The Problems with AGI in Artificial Intelligence
Of course, as beneficial as AGI could be for society, it also presents some significant risks. Already, artificial intelligence is changing our perception of the world, introducing new security threats, and influencing how we think about ethics.
If we create AI systems capable of thinking and acting like humans, new problems will undoubtedly emerge. We’ll need to carefully consider how these AI systems will be governed and whether they’ll be subject to the same rules and ethical standards as human beings. New strategies will need to be implemented to ensure AI systems operate safely, and aren’t used for malicious purposes.
On top of that, there’s a risk that advanced AGI solutions will further displace the need for human beings in various industries. AI systems that could mimic and surpass human abilities would potentially make billions of human workers obsolete.
Plus, it’s safe to say strong AI may still suffer from some of the same issues faced by narrow AI systems, such as bias caused by training with incomplete data, and AI hallucinations.
The Future of Artificial General Intelligence
There’s still much work to be done before “artificial general intelligence” becomes a reality.

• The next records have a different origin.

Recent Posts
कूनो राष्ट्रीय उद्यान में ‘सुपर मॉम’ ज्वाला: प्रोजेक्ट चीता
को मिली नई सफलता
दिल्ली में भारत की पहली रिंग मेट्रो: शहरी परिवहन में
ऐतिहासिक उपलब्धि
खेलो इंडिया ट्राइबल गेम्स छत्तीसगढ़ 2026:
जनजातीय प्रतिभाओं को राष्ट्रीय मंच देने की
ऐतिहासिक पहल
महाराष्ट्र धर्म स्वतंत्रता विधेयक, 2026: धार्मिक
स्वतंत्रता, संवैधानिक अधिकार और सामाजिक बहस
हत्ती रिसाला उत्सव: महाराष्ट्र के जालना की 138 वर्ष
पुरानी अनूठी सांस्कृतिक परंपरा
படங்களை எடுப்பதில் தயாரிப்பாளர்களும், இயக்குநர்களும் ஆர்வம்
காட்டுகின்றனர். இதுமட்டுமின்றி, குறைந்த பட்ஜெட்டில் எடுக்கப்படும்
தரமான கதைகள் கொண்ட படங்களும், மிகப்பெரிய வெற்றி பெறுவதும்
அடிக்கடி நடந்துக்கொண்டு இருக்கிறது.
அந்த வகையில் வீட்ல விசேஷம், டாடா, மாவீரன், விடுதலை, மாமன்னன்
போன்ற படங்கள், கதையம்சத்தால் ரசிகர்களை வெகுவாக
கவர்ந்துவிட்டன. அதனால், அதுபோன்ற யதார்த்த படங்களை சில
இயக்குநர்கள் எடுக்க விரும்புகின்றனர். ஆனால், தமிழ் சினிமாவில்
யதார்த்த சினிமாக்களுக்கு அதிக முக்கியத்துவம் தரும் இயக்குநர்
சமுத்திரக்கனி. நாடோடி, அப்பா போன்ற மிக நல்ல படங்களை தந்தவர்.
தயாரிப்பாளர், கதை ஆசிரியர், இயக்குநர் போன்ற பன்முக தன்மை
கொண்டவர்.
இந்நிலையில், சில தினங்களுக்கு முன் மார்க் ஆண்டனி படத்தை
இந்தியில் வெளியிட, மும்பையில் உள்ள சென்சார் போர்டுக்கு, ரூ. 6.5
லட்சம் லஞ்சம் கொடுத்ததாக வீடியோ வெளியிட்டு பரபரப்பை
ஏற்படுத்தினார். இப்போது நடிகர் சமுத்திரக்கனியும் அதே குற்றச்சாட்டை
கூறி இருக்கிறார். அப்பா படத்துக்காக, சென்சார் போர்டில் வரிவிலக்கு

Some experts believe we’re edging ever closer to the age of AGI, predicting the first instances of these systems will begin to appear by 2030. Others believe it will be decades before AGI emerges.
It’s safe to say that we’re making progress. Google Deepmind’s AlphaGeometry 2 has already been championed as a “milestone” development in AGI creation. Companies like OpenAI are also making progress toward AI systems that appear to replicate human reasoning.

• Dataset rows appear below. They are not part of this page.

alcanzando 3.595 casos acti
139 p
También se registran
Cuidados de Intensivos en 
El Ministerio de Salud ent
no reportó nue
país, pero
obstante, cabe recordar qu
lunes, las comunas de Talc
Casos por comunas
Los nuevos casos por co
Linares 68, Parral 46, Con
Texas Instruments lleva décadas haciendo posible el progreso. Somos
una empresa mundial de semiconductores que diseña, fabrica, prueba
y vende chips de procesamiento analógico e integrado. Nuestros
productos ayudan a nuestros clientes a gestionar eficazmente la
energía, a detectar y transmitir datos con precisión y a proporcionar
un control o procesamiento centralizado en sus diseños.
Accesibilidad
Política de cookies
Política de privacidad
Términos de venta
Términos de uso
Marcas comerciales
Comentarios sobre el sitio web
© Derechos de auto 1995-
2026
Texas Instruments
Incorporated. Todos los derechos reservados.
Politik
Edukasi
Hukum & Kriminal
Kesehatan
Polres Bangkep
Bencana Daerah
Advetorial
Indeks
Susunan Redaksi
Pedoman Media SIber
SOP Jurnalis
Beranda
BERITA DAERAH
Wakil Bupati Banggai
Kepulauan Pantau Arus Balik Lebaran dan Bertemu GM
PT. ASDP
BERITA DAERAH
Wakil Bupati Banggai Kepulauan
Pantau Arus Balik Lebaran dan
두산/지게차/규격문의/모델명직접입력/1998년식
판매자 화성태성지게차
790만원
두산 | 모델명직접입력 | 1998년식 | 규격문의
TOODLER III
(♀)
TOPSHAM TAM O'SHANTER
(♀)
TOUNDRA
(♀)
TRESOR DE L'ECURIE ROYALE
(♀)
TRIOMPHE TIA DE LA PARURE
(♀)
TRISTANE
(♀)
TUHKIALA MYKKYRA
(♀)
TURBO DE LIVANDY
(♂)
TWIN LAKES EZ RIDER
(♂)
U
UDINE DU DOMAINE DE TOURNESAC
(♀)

If AGI is ever realized, it would mean developing AI systems that could act on common sense and abstract thinking processes and understand cause and effect. This would open up endless possibilities for innovation in virtually every industry.
On the other hand, the development of AGI will lead to significant issues to overcome. We’re still in the process of developing ethical and governance frameworks for narrow AI solutions like generative AI. The process of implementing the right frameworks to govern AGI would be even more complex, requiring global collaboration and the development of new laws.
However, whether you’re excited about the future of AGI, or just concerned, it’s safe to say the concept of AGI will continue to attract attention in the years to come.